── Extracted records ──

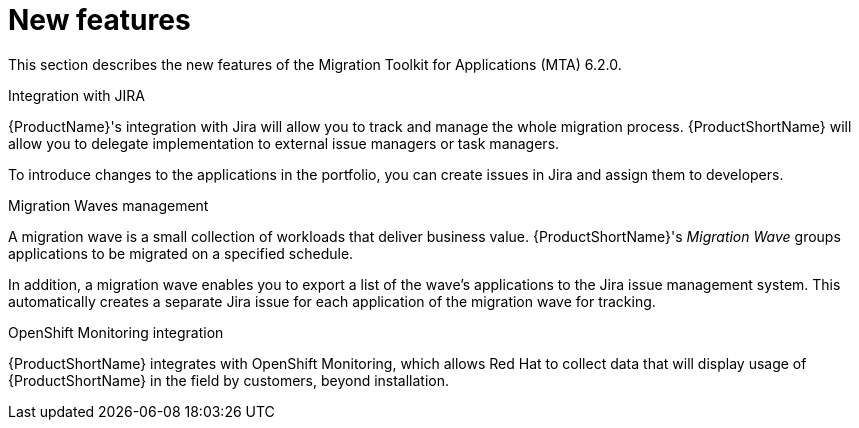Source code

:// Module included in the following assemblies:
//
// * docs/release_notes/master.adoc

:_content-type: CONCEPT
[id="rn-new-features-6-2-0_{context}"]
= New features


This section describes the new features of the Migration Toolkit for Applications (MTA) 6.2.0.

.Integration with JIRA

{ProductName}'s integration with Jira will allow you to track and manage the whole migration process. {ProductShortName} will allow you to delegate implementation to external issue managers or task managers.

To introduce changes to the applications in the portfolio, you can create issues in Jira and assign them to developers.

//// 
For more information, see xref:../../docs/topics/mta-web-config-jira-connection.adoc[Configuring Jira connection]
////

.Migration Waves management

A migration wave is a small collection of workloads that deliver business value. {ProductShortName}'s _Migration Wave_ groups applications to be migrated on a specified schedule.

In addition, a migration wave enables you to export a list of the wave's applications to the Jira issue management system. This automatically creates a separate Jira issue for each application of the migration wave for tracking.

////
For more information, see xref:../../docs/topics/mta-web-creating-migration-waves.adoc[Creating migration waves].
////

.OpenShift Monitoring integration

{ProductShortName} integrates with OpenShift Monitoring, which allows Red Hat to collect data that will display usage of {ProductShortName} in the field by customers, beyond installation.
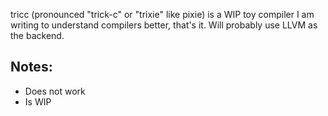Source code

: tricc (pronounced "trick-c" or "trixie" like pixie) is a WIP toy compiler I am
writing to understand compilers better, that's it. Will probably use LLVM as
the backend.

** Notes:
+ Does not work
+ Is WIP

───

- [What you should do]: What is needed is an exact copy of every record above, minus the images.

- [Result]:
Source code

:// Module included in the following assemblies:
//
// * docs/release_notes/master.adoc

:_content-type: CONCEPT
[id="rn-new-features-6-2-0_{context}"]
= New features


This section describes the new features of the Migration Toolkit for Applications (MTA) 6.2.0.

.Integration with JIRA

{ProductName}'s integration with Jira will allow you to track and manage the whole migration process. {ProductShortName} will allow you to delegate implementation to external issue managers or task managers.

To introduce changes to the applications in the portfolio, you can create issues in Jira and assign them to developers.

//// 
For more information, see xref:../../docs/topics/mta-web-config-jira-connection.adoc[Configuring Jira connection]
////

.Migration Waves management

A migration wave is a small collection of workloads that deliver business value. {ProductShortName}'s _Migration Wave_ groups applications to be migrated on a specified schedule.

In addition, a migration wave enables you to export a list of the wave's applications to the Jira issue management system. This automatically creates a separate Jira issue for each application of the migration wave for tracking.

////
For more information, see xref:../../docs/topics/mta-web-creating-migration-waves.adoc[Creating migration waves].
////

.OpenShift Monitoring integration

{ProductShortName} integrates with OpenShift Monitoring, which allows Red Hat to collect data that will display usage of {ProductShortName} in the field by customers, beyond installation.
Source code

: tricc (pronounced "trick-c" or "trixie" like pixie) is a WIP toy compiler I am
writing to understand compilers better, that's it. Will probably use LLVM as
the backend.

** Notes:
+ Does not work
+ Is WIP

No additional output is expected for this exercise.